Despite the positive headline figure, there’s a lot of red to be found if you dig down into this morning’s full-year Fairfax Media results.

Print ad revenues, still hugely important to the company, fell 24%. The radio division was (modestly) down. Australian Community Media (all those local and regional papers) was down. New Zealand Media was up, but not by a lot and certainly not by enough to compensate for the losses elsewhere.

So how is it that Fairfax posted a healthy full-year profit this morning, healthily beating analysts expectations? It’s largely due to property, and asset sales. Domain’s digital property operations are pouring millions of dollars of revenue and much needed earnings into the company, just as REA Group is doing the same for rival News Corp. Add profits from the sale of Stayz (in December for $220 million) and Invest Smart (in August 2013 for $7 million), and the media company posted a $224.4 million full-year net profit. Strip out the $100 million in profits from those sales and the company said net profit was $154 million.
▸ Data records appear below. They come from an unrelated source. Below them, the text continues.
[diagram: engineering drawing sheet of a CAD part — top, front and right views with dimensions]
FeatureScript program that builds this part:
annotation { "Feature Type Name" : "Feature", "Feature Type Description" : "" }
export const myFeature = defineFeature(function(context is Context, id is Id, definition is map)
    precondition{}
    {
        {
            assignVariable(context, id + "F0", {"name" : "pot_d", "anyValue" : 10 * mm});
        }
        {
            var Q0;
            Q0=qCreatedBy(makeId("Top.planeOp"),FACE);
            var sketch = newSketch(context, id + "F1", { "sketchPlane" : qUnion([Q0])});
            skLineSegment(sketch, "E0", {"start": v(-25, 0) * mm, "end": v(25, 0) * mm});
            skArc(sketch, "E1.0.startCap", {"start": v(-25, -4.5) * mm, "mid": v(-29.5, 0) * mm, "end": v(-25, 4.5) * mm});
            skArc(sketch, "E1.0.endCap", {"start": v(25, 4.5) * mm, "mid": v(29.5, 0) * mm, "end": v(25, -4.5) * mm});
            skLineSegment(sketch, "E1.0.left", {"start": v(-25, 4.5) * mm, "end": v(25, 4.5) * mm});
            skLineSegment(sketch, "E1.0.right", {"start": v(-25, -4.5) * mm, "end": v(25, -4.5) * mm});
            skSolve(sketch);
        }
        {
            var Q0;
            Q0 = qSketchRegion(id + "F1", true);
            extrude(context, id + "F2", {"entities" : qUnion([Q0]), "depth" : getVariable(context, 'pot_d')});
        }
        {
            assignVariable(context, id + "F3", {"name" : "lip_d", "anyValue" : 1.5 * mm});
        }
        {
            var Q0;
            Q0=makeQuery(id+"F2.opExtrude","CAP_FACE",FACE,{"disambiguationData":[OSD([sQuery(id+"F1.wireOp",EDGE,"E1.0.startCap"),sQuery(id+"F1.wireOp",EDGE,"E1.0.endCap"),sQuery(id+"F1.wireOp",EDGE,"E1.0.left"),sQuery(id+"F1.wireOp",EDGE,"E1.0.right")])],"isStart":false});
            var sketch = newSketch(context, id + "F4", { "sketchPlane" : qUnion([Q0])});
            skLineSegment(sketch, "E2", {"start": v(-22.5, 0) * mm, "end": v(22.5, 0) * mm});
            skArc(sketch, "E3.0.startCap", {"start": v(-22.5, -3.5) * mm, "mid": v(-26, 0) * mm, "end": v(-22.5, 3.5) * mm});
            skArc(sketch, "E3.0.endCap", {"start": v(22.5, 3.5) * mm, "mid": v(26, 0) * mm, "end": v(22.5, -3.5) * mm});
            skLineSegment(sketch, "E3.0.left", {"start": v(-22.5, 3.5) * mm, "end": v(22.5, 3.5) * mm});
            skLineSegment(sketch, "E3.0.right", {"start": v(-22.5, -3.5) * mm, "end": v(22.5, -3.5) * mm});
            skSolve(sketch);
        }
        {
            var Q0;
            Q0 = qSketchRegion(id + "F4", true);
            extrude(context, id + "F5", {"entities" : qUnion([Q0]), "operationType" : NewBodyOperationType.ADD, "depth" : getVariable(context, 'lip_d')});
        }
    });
It’s a recovery from last year, when the company posted a $16.4 million loss. But the profit is precarious: asset sales only make you money once. And property businesses tend to go up and down with the property cycle. At the moment, as the results of REA Group and Domain show, the cycle is still very much on the upswing. Domain’s digital business has become increasingly central to Fairfax’s profitability. It’s boom times now, but what happens when the Reserve Bank raises interest rates?

Within Domain there was a telling contrast between its digital and print sides. In print, Domain advertising revenue fell 23.6% to $37.9 million. But in digital, it surged 40%, to $108.5 million. Take out the costs and that feeds nearly $60 million into Fairfax’s earnings before tax, interest, deprecation and amortisation (EBITDA). Domain’s digital revenues and profits will likely grow next year with the July 2014 acquisition of Allhomes, the leading real estate portal in Canberra (pending ACCC approval).

“Fairfax will probably raise the cost of digital subscriptions in the future. But unless they rise dramatically, it’s unlikely they’ll be anywhere near enough to sustain the journalism.”

All up, total revenue from property across all businesses (not just Domain and the papers) was $306 million. Total revenues were $1.97 billion (down 3%), so that gives you a feel for how crucial these are to the company.

It’s also worth contrasting these property revenues and profits to the paltry figures brought in by digital subscriptions, introduced in July 2013 for The Age and the Sydney Morning Herald. As of August 11, Fairfax said it had 140,00 digital subscribers. It also had another 111,000 dual print and digital subscribers. These are impressive figures. News Corp’s subscriptions in February were running a long way behind that, despite News Corp introducing digital subscriptions in 2011.

But despite the healthy numbers, subscriptions to the SMH and Age, as well as The Australian Financial Review brought in only $24 million in revenue (up $19.2 million on last year, when they presumably only counted the Fin’s digital subscriptions). That’s pocket-change. Divide it by the total number of digital subscribers, and it suggests each of them is paying just $96 a year (assuming most signed up towards the start of the financial year). The AFR costs an arm and a leg ($708 a year for digital only), which begs the question: how much are SMH and Age subscribers paying to get such a low average figure? Of course, Fairfax will probably raise the cost of digital subscriptions in the future. But unless they rise dramatically, it’s unlikely they’ll be anywhere near enough to sustain the journalism.

Mind you, no one’s ever sustained journalism through subscriptions alone. In Fairfax’s print metropolitan division, advertising still comprises the lion’s share of revenue. But it’s down 24% in a year to $280.7 million, while print circulation revenues held just about steady steady at $204 million (courtesy of paper price rises). In digital, however, advertising revenues in 2014 have hardly grown. They’ve moved from $169.9 million last year to $179.4 million this year — up 6% — but that’s not enough to make up the losses in print advertising. It’s not surprising — as audiences move online, they become far more difficult to monetise, whether through subscriptions or advertising.

And so, the future lies in cross-subsidisation, as it has in the past. While the much-hyped Fairfax events division has yet to deliver much to the bottom line, it does appear to be quickly growing. And property classifieds, through Domain, will probably bring even more money in next year. If everything holds steady, Fairfax has gained room to breathe. Net debt is down by $222 million and the company had net cash of $68 million (and total cash on hand of $452 million, down from $533 million a year earlier).

And unlike rival News Corp, Fairfax is paying a dividend of 4 cents a share for the year with a final of 2 cents a share. Shares in Fairfax jumped nearly 6% at the open.

Fairfax’s bosses have been rewarded for the improvement. Chief executive officer Greg Hywood’s pay is up substantially to $2.862 million in total from $1.982 million in 2012-13. Based on Crikey’s (possibly outdated) media CEO salary survey from September last year, that makes him the best-paid media CEO in the country.